Is arrogance the key to wealth?
No!
Owning enough cheap real estate is.
When you have got enough of that you can own whatever car you like, be it an 84 Fairmont like mine that I CHOOSE to drive.
I dont think arrogance hurts if youre obsessed with making wealth at the expense of others .Sure you can rip off everybody you meet in the belief that there all chumps .But what do you do hide in a cave with every disgruntled person wants youre blood counting the money with no friends, lover ,family because lets face it friends, lovers & family are the first people they rip off its practice for the greater community & after all these people trusted them so you can gouge them for more.
I also work from the big to little end of town & i can asure you i expect to have trouble getting paid off the water front mansion than the pensioner out west. which i think has more to do sometimes with people overextending themselves finanacally .Before the gfc i was doing a heap of work on a new houses out at kellyville ridge when i went back after it hit every second house was for sale .
if my old folks owned their property,well i would soon be very rich.
unfortunate for me they sold up years ago and used the proceeds to live a comfortable life.
which includes for my mum around 80 cigs per day.
i could have better spent the money i'm sure on gear and trips to .....s of the ...ht.
when the crash arrives soon, the middle class are going to realise that life is not fancy cars,big houses,designer labels or expensive champagne.
having a roof over your head,food and water may be harder than you think.
go back to sheep,i mean sleep.
"How to become wealthy by being More Arrogant than you were" subtitled "the meek shall inherit bugger all" sounds like a best seller to me.
Please do the maths before you sell your house.
Rents are at an all time high, interest rates at an all time low.
What you pay in rent you will be saving little over paying a mortgage.
Whatever money you get from the sale, and what you save in rent vs mortgage presumably you put into an interest account. You get not much interest.
Property is a long term investment. The investment goes up and down, over time it has always gone up. For the last 2,000 years the most secure long term investment is property, and in particular the property you live in (well, I suppose the best investment is actually education and the opportunity you give your kids).
I would suggest you get financial advise from a rich person with happy rich children (who will no doubt own property) rather than somebody who is 40 years old and lives with their Mum in a rented house watching Youtube until 3 o'clock in the morning convinced that the only saviour to this planet is David Icke, the son of god sent here by the liazard king of an alien race.
the problem as I sometimes see it is...
= = = = =
▶ [Assigned task]: Please set down everything in the comments on arrogance and wealth from "if my old folks" down to "or expensive champagne.", copying it word for word.
= = = = =
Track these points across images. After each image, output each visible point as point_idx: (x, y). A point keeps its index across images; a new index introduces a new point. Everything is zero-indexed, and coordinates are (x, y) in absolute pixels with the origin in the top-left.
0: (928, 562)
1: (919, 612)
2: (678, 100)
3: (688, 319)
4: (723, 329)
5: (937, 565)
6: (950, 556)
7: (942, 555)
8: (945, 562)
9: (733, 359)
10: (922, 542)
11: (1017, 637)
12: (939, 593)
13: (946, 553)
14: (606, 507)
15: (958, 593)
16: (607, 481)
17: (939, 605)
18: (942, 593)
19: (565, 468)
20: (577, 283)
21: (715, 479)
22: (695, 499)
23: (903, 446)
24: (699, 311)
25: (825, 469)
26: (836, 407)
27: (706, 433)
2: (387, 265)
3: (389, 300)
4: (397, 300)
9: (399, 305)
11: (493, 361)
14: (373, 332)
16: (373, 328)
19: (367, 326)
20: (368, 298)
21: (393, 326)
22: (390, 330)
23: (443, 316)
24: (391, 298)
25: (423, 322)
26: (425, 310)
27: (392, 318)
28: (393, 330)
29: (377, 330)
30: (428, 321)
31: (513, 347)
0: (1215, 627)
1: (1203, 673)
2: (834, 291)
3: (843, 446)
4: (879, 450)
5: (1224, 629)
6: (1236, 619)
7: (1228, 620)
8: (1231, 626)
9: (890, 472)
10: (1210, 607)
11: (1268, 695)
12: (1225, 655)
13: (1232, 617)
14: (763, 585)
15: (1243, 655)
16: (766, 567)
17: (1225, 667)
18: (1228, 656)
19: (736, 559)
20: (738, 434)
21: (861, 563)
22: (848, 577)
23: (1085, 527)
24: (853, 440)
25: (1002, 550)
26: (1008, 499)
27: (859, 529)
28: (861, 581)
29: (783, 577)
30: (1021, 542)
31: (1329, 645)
= = = = =
▶ [Your response]:
if my old folks owned their property,well i would soon be very rich.
unfortunate for me they sold up years ago and used the proceeds to live a comfortable life.
which includes for my mum around 80 cigs per day.
i could have better spent the money i'm sure on gear and trips to .....s of the ...ht.
when the crash arrives soon, the middle class are going to realise that life is not fancy cars,big houses,designer labels or expensive champagne.